With a Series of New Projects, Photographer Edward Burtynsky Aims to Capture How Humans Have Altered the Earth’s Landscape

    The Canadian artist collaborated with filmmakers Jennifer Baichwal and Nicholas de Pencier for a multidisciplinary project exploring the Anthropocene.

    Edward Burtynsky, Greenhouses 2, El Ejido, Southern Spain (2010). Courtesy of Robert Koch Gallery. © Edward Burtynsky.

    The time span of geologic eras is hard to grasp. The proposed term for our present epoch, the “Anthropocene,” connotes the newest chapter of the history of the world as defined by the impact of humans. That’s thousands—or even tens of thousands—of years, depending on your definition. Yet despite this scope, the word is imbued with a sense of urgency, as if we’re on the brink of a turning point—or worse, a conclusion.

    Anthropocene,” the newest exhibition from Canadian photographer Edward Burtynsky, on view now at Robert Koch Gallery in San Francisco, captures this paradox well. A product of five years of work—and a lot of travel—the show brings together large-scale photographs of man-made landscapes, from Lithium Minds in Chile to Marble Quarries in Italy to Phosphor tailing ponds in Florida.

    Edward Burtynsky, Carrara Marble Quarries, Cava di Canalgrande 1 (2016). Courtesy of Robert Koch Gallery. © Edward Burtynsky.

    In signature Burtynsky fashion, the photos are grand in both subject matter and format—a gesture that captures the complexity of these areas and the sheer amount of time over which they’ve been shaped. Many are shot aerially, capturing hundreds of miles of land or sea. In their printed form, they span between four and seven feet in width.
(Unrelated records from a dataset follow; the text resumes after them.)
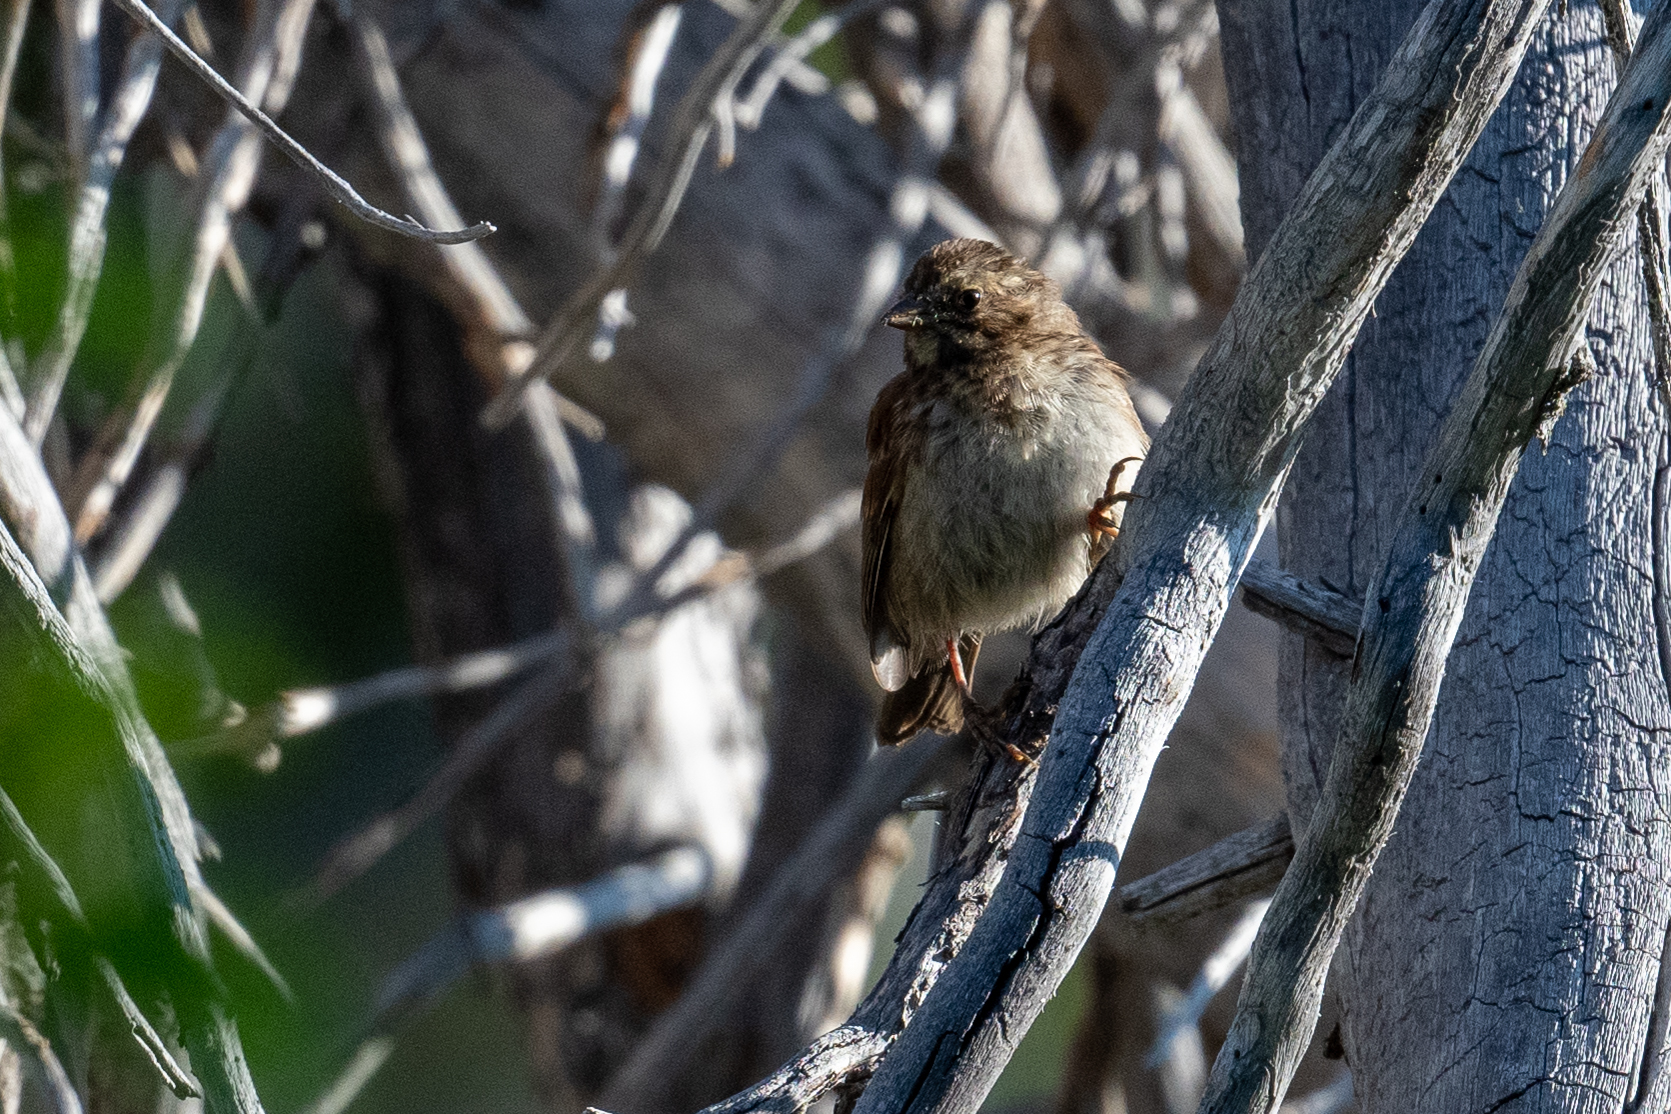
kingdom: Animalia
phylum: Chordata
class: Aves
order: Passeriformes
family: Passerellidae
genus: Melospiza
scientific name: Melospiza melodia
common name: Song sparrow
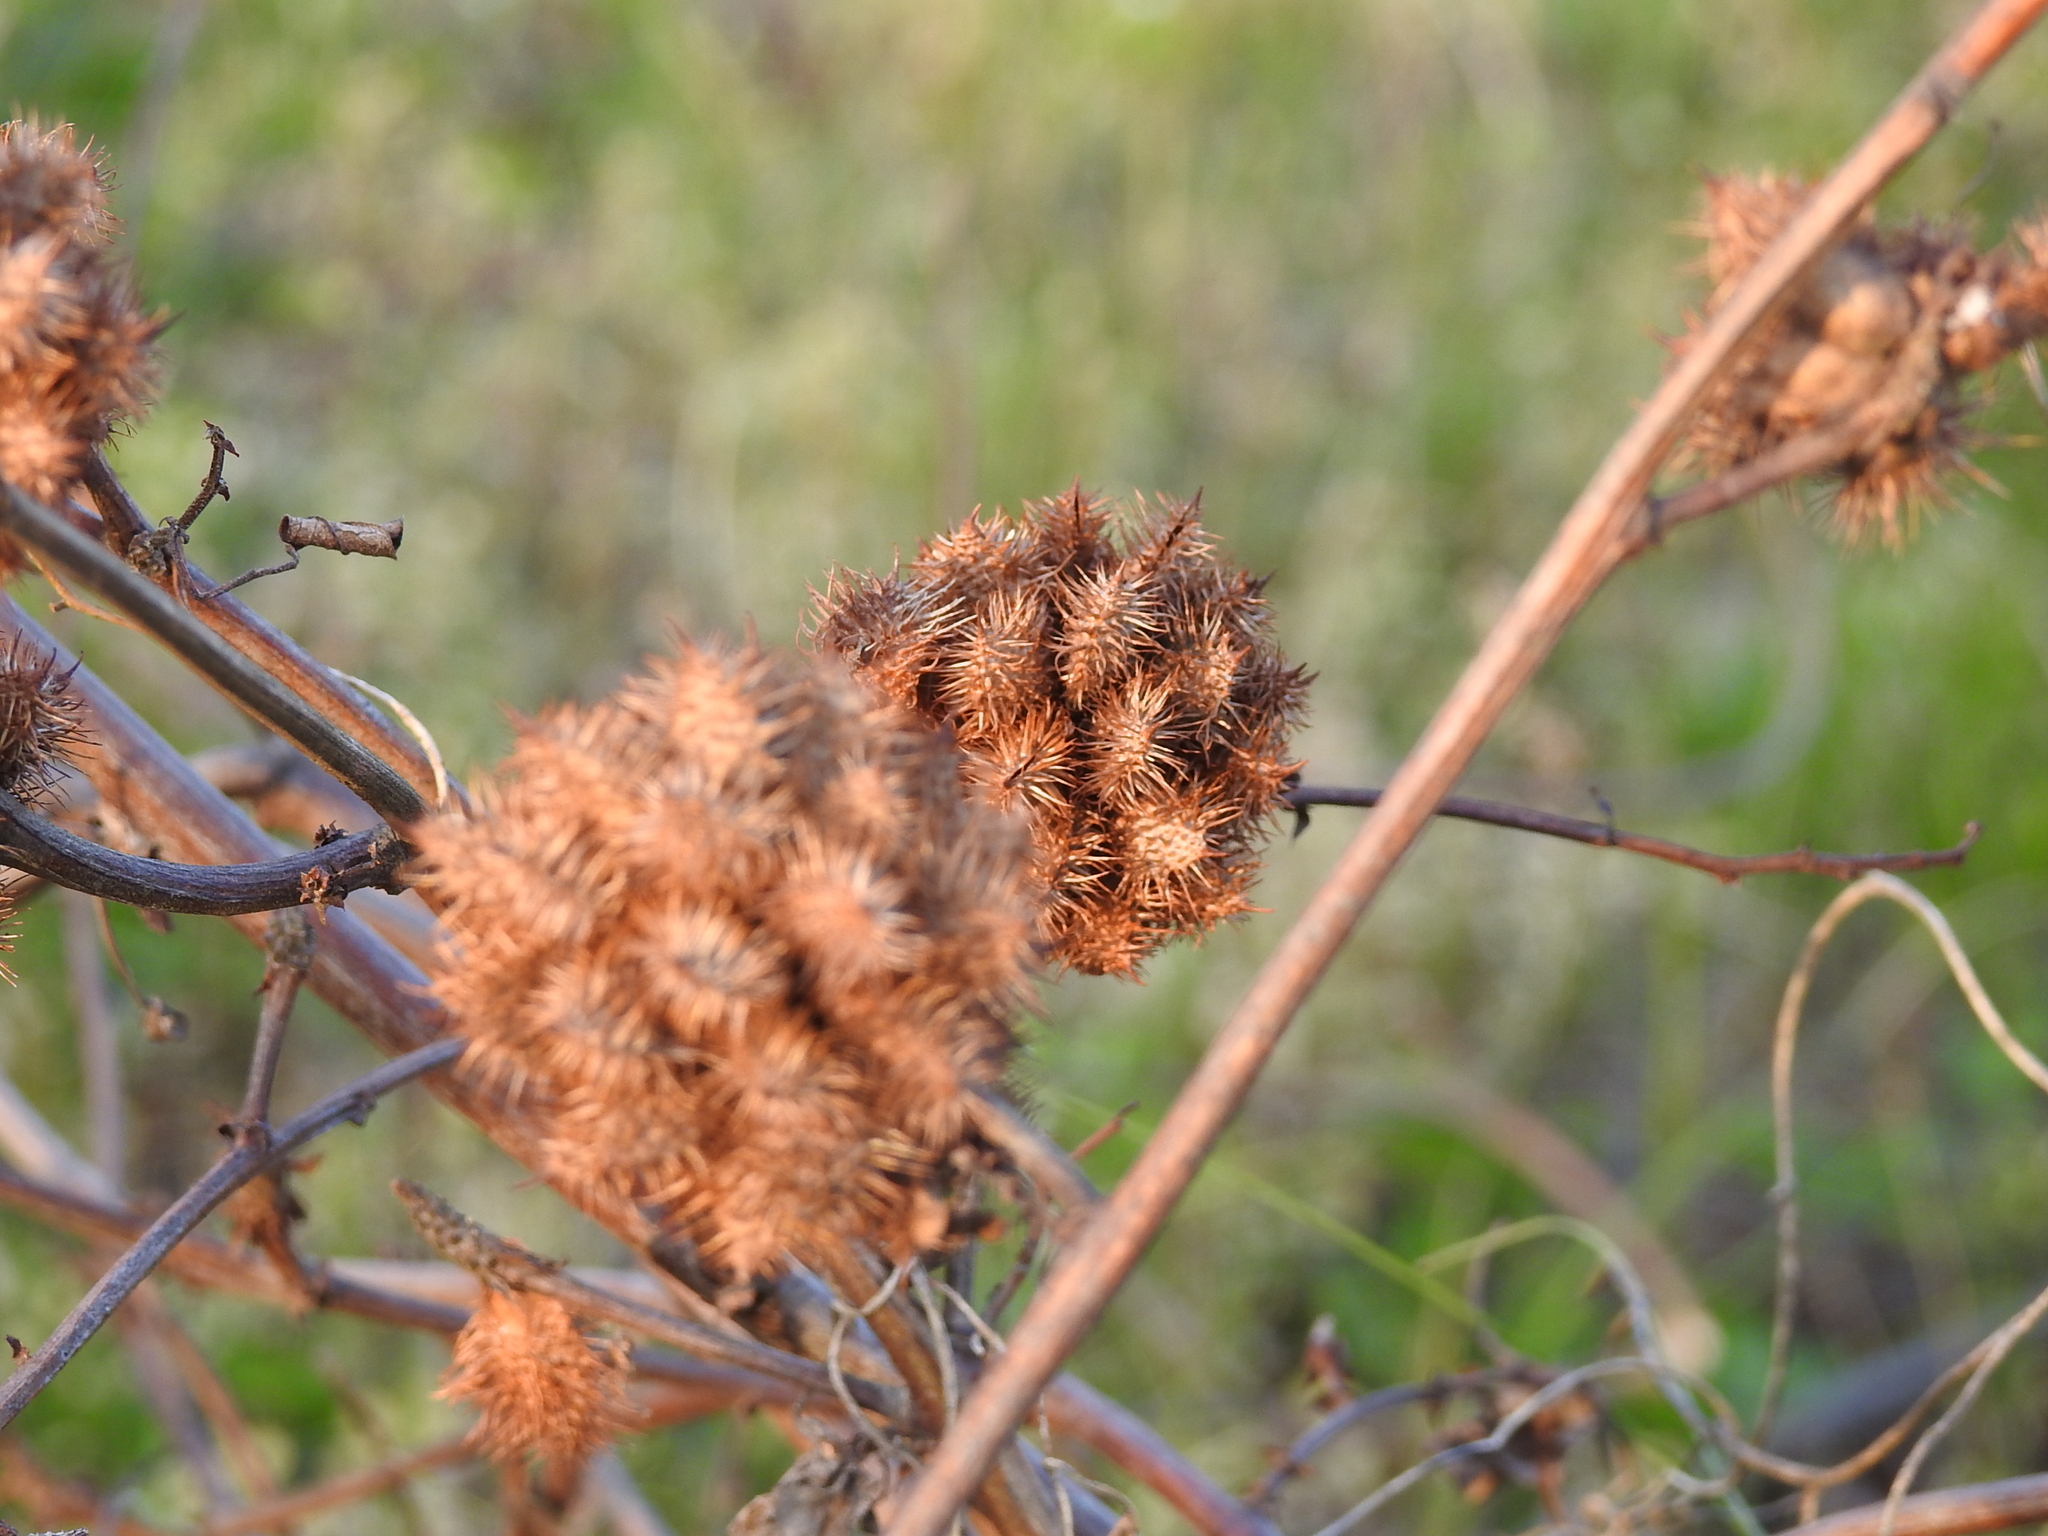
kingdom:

    Shot from a great distance, it’s easy to see the abstract beauty of Burtynsky’s subjects—swirling landforms carved out in the name of the industry, perhaps, or fleets of solar panels vying for real estate on a hillside. Yet spend enough time with the photos—explore their immense detail—and you’ll quickly see how inorganic and, indeed, portentous, these subjects are.

    Edward Burtynsky, Salt Pan 21, Little Rann of Kutch, Gujarat, India (2016). Courtesy of Robert Koch Gallery. © Edward Burtynsky.
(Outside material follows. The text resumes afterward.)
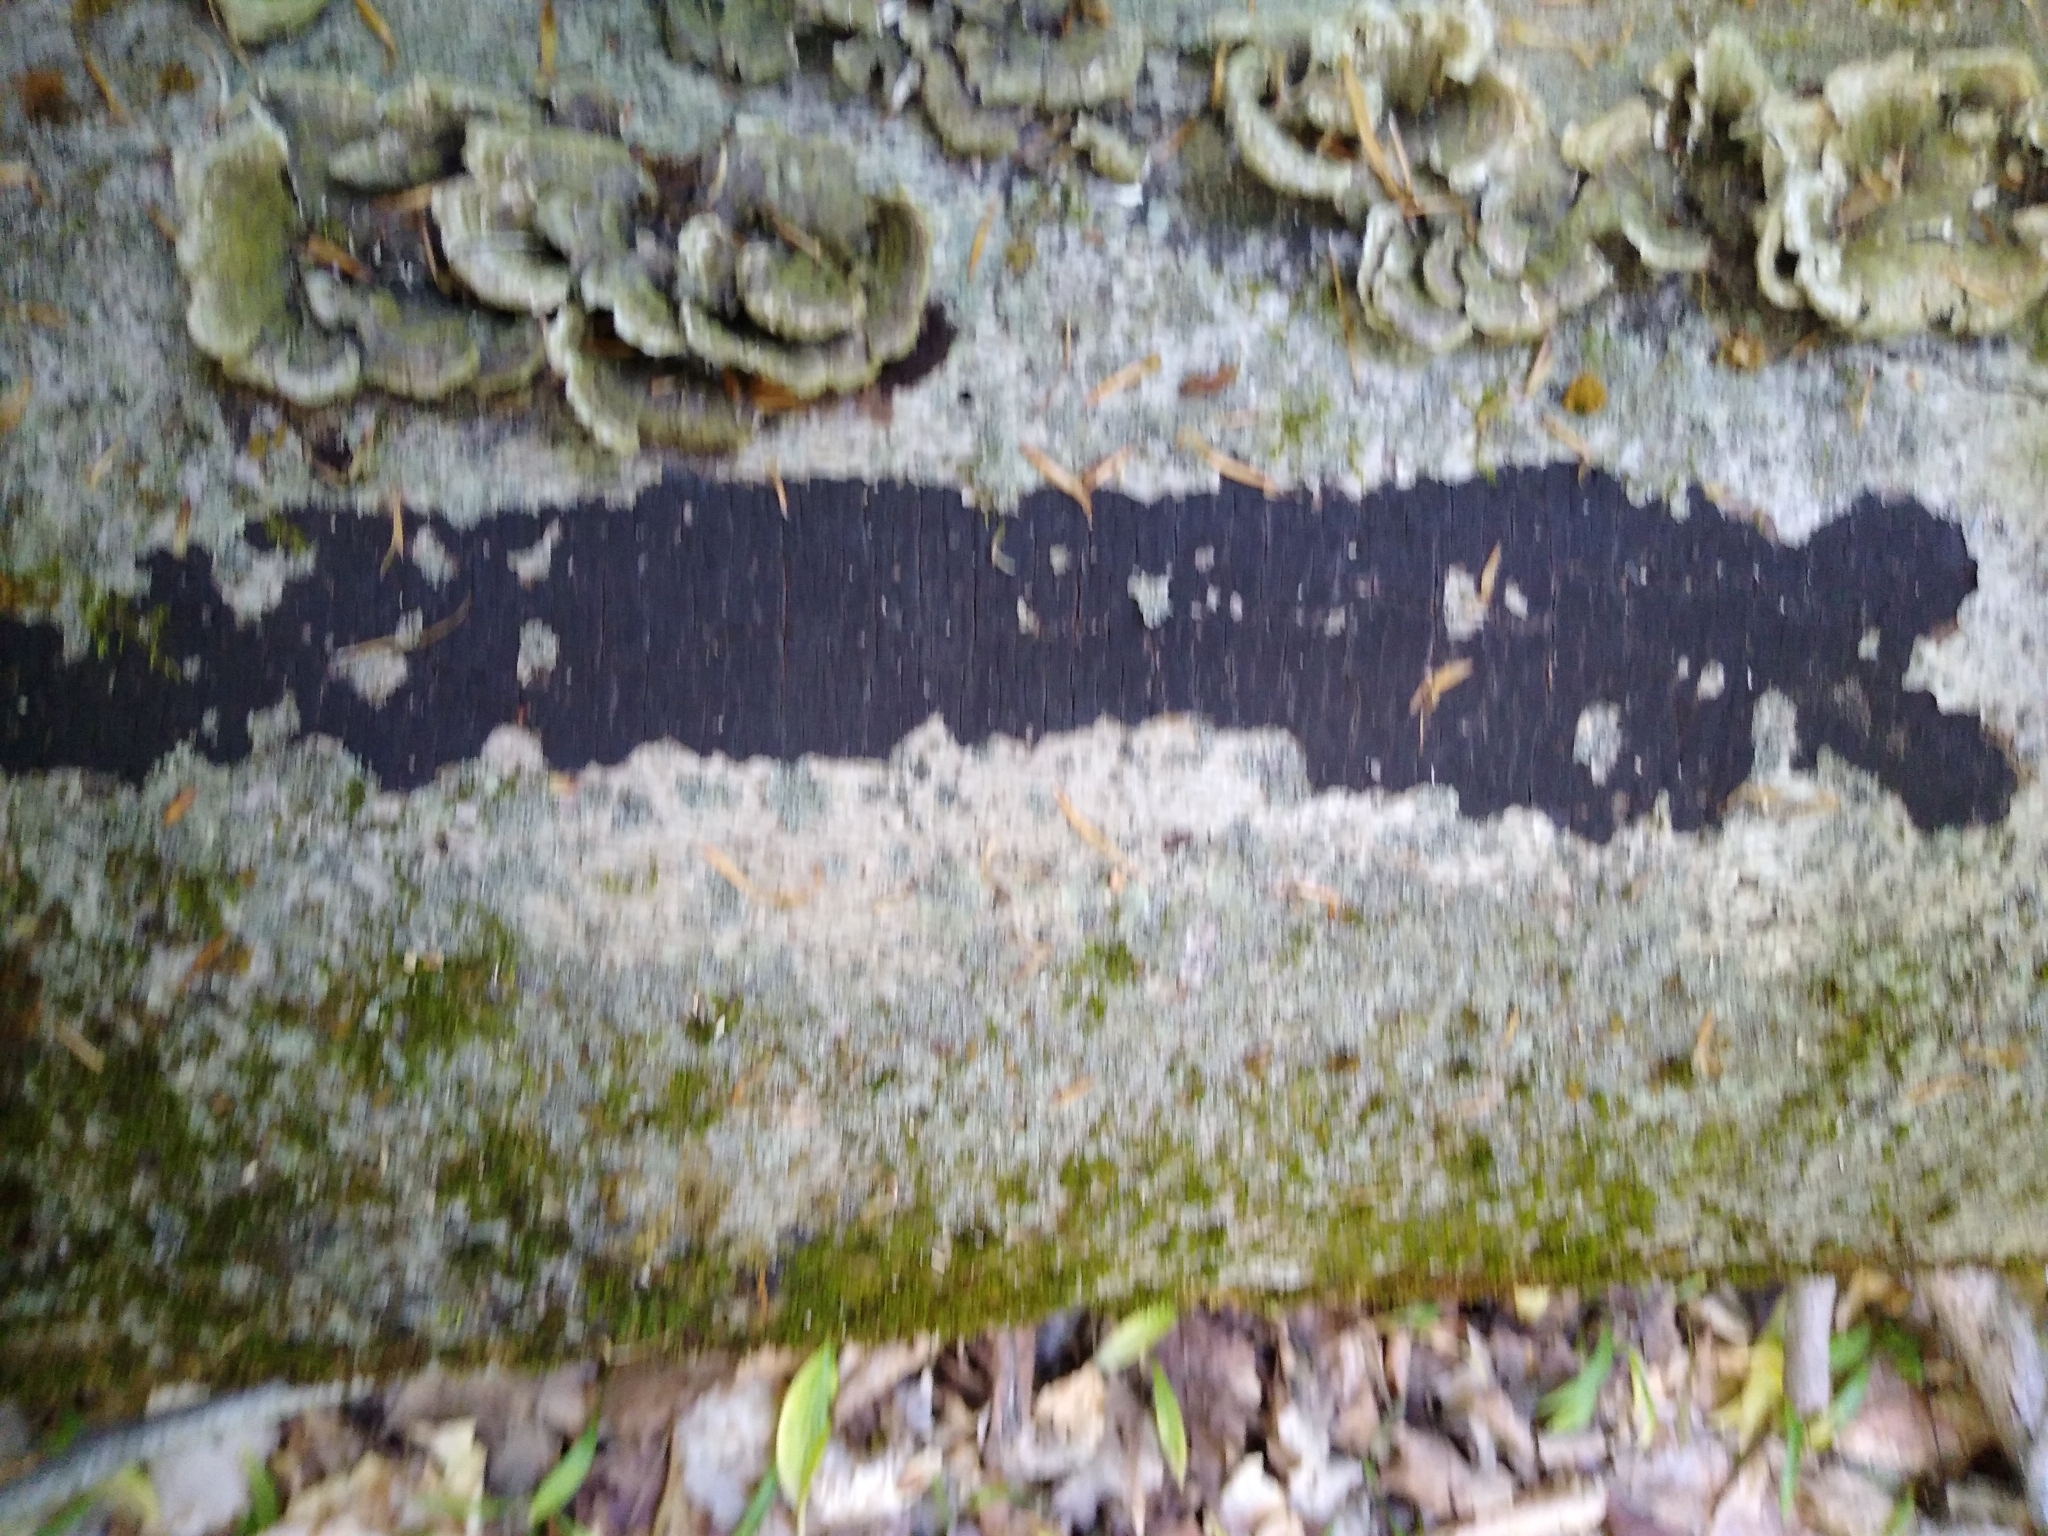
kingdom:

    This is Burtynsky’s seventh exhibition at Robert Koch since the gallery roster in the late ’90s. It’s one facet of The Anthropocene Project, the artist’s multidisciplinary venture exploring what he calls the “complex and indelible human signature on the Earth.” Originally intended to be a photographic essay, the project has grown immensely in five years, so much so that much of the work was made with a pair of close collaborators, Canadian filmmakers Jennifer Baichwal and Nicholas de Pencier.

    The Koch show coincides with other major exhibitions which premiered simultaneously at the Art Gallery of Ontario and the National Gallery of Canada this September. Burtynsky’s new book, Anthropocene, came out on Steidl this fall—his sixth title with the publisher—as did the new documentary film he created with Baichwal and de Pencier, ANTHROPOCENE: The Human Epoch.

    The third in a trilogy of films from the Canadian artist (following Manufactured Landscapes in 2006 and Watermark in 2013, both of which we made with Baichwal), ANTHROPOCENE documents the research of the Anthropocene Working Group, an international cohort of scientists proposing the end of the Holocene Epoch and the birth of the Anthropocene.

    See more photographs from the exhibition at Robert Koch below.

    Edward Burtynsky, Uralkali Potash Mine 6, Berezniki, Russia (2017). Courtesy of Robert Koch Gallery. © Edward Burtynsky.

    Edward Burtynsky. Uralkali Potash Mine 2 (2017). Courtesy of Robert Koch Gallery. © Edward Burtynsky.

    Edward Burtynsky, Morenci Mine 1, Clifton, Arizona, USA (2012).
    Courtesy of Robert Koch Gallery. © Edward Burtynsky.

    Edward Burtynsky, Phosphor Tailings 4 (2012). Courtesy of Robert Koch Gallery. © Edward Burtynsky.

    Edward Burtynsky, Lithium Mines 1, Salt Flats, Atacama Desert, Chile (2017). Courtesy of Robert Koch Gallery. © Edward Burtynsky.

    Anthropocene,” is on view through December 29, 2018, at Robert Koch Gallery.